## Set of tasks
1 - According to the acknowledgments, how many people have explicitly granted the BotN project personal permission to post copies of their works?
2 - In the acknowledgments, rewrite the part that opens with the words containing "Many individuals and" and closes with "over the years.", changing "professional life" to "career".

## Text segment
Acknowledgments

Many individuals and organizations have contributed in various ways to the development of this work. In the paragraphs below some of those contributions are individually noted and acknowledged. As this work has now consumed parts of more than 30 years of my professional life, and as its connections reach into nearly every corner of the neuropterological community, and more thinly across the global community of entomologists, it is not possible to note all contributions individually. My thanks to all of you who are not specifically mentioned below, but who have contributed to this project in a myriad of different ways over the years.

To all of my neuropterist friends and colleagues around the world, I offer my thanks for your past and continuing efforts to help build and improve the Bibliography by sending me your personal publication lists, specialized reference lists, "additions" lists, corrections notes, reprints, photocopies, digital files, etc., so that we can build an increasingly comprehensive and useful resource for our research community. All of your contributions, large and small, have helped to shape the Bibliography. Your works constitute a substantial portion of the materials that are cited in and linked to the Bibliography. To date, more than 530 of you have explicitly granted personal permissions to the BotN project to post of copies of your works. The success of this project as a comprehensive community resource depends critically upon your continued support and good will.

Several individuals have provided particularly noteworthy help in specialized areas. Levente Abrahám and András Bozsik have provided special assistance in treating the Hungarian neuropteran literature. For ten years in the 1990's and 2000's Agostino Letardi provided annual lists of errata and references not found in earlier versions of the Bibliography. These were very helpful in developing and correcting the Bibliography citation list during that period and particularly emphasized the Italian literature. More recently, we have shared information and collaborated on the production of periodic literature lists for the International Association of Neuropterology’s newsletter, Lacewing News, which has helped to keep the Bibliography up to date. The assistance of Vladimir Makarkin has been indispensable in treating the Russian neuropterological literature. He has cheerfully responded to my numerous requests for translations, transliterations and corrections of Russian citations, and has provided copies of many important works treating both extant and fossil neuropterans. Florian Weihrauch has provided special assistance with some neuropterological literature in German. Andy Whittington has provided information derived from the collection of neuropterological literature contained in the Royal Scottish Museum, contributing to the documentation of European, and particularly British, neuropterists of the late 19th and early 20th centuries. Peter McEwen, Lara Senior and John Ruberson have each, at different times, provided assistance with citations on economic neuropterology. Andy Whittington, Agostino Letardi and Levente Abrahám have provided special assistance in obtaining permissions from publishers in their countries in order to help develop the digital library aspects of the Bibliography.

## Recorded information
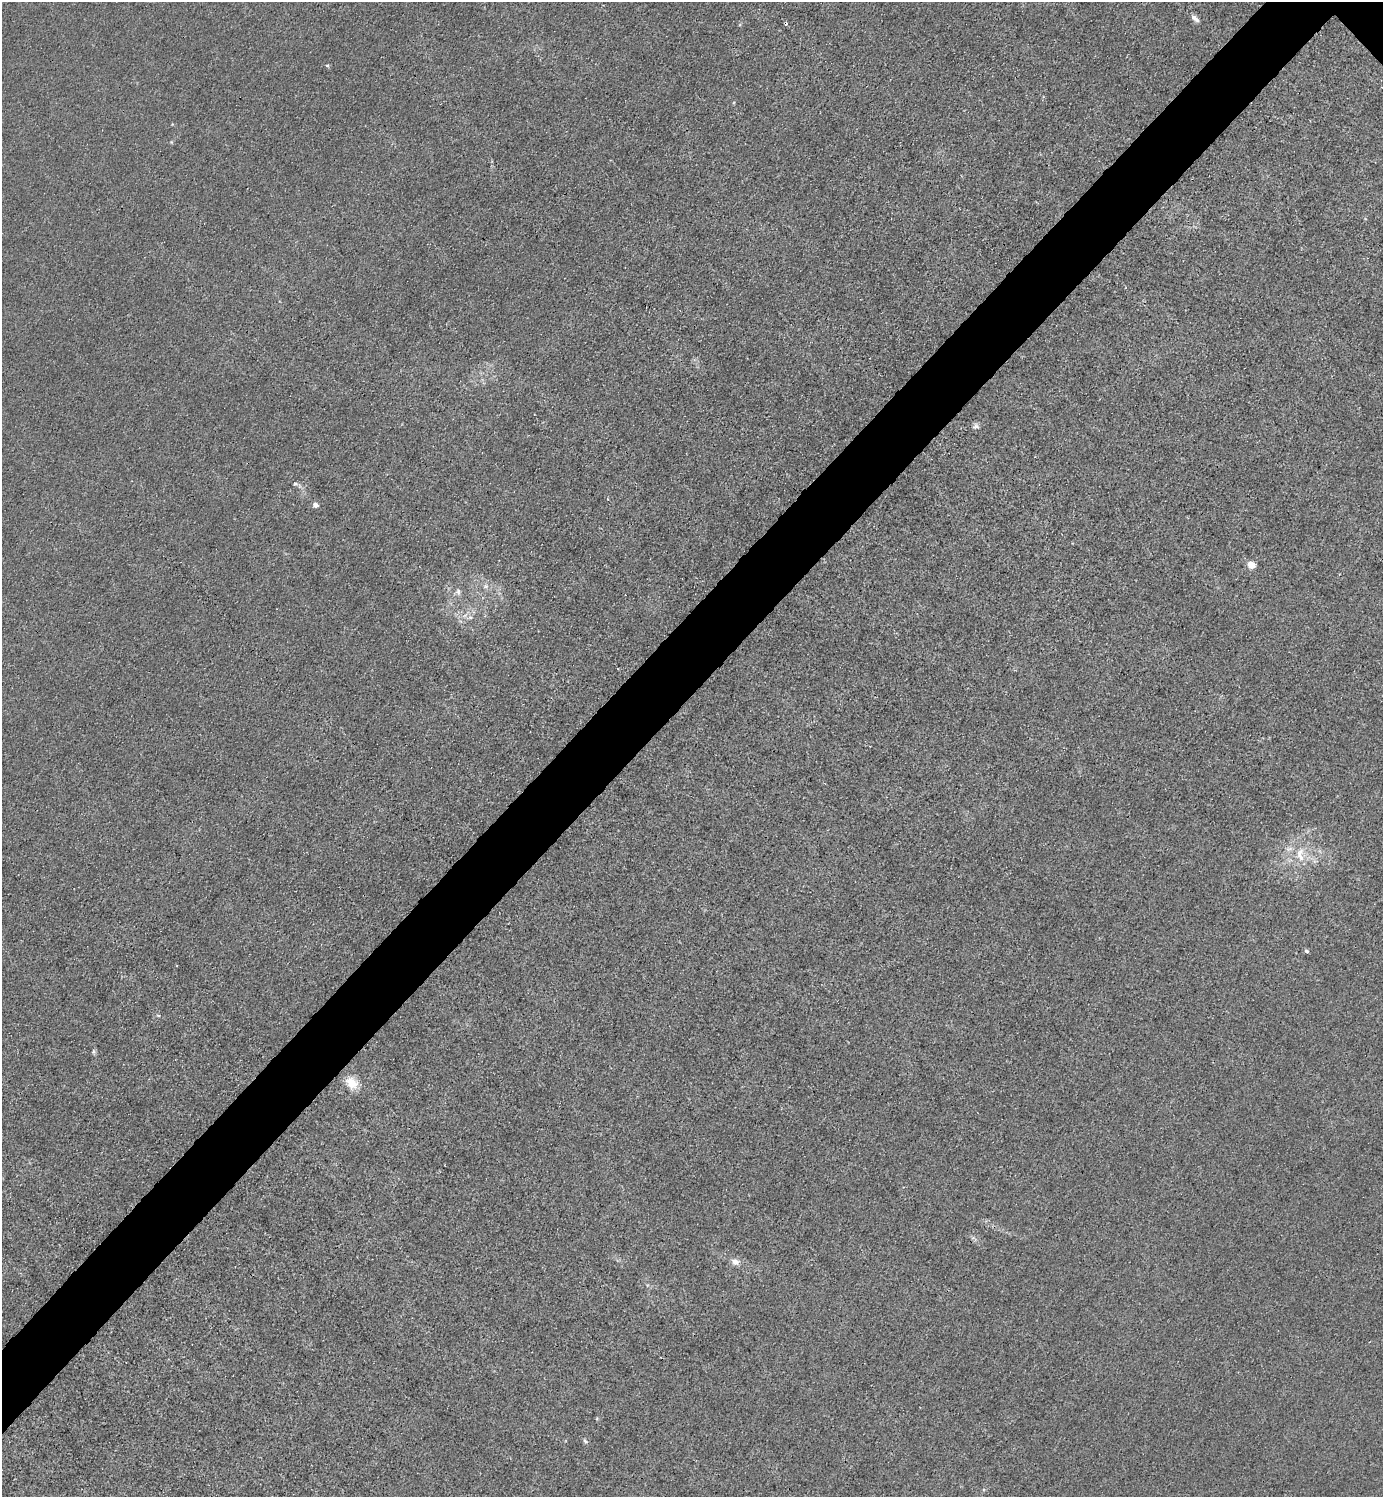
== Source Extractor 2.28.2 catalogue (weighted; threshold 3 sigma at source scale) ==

## Solutions to the exercise
1 - More than 530.

2 -
Many individuals and organizations have contributed in various ways to the development of this work. In the paragraphs below some of those contributions are individually noted and acknowledged. As this work has now consumed parts of more than 30 years of my career, and as its connections reach into nearly every corner of the neuropterological community, and more thinly across the global community of entomologists, it is not possible to note all contributions individually. My thanks to all of you who are not specifically mentioned below, but who have contributed to this project in a myriad of different ways over the years.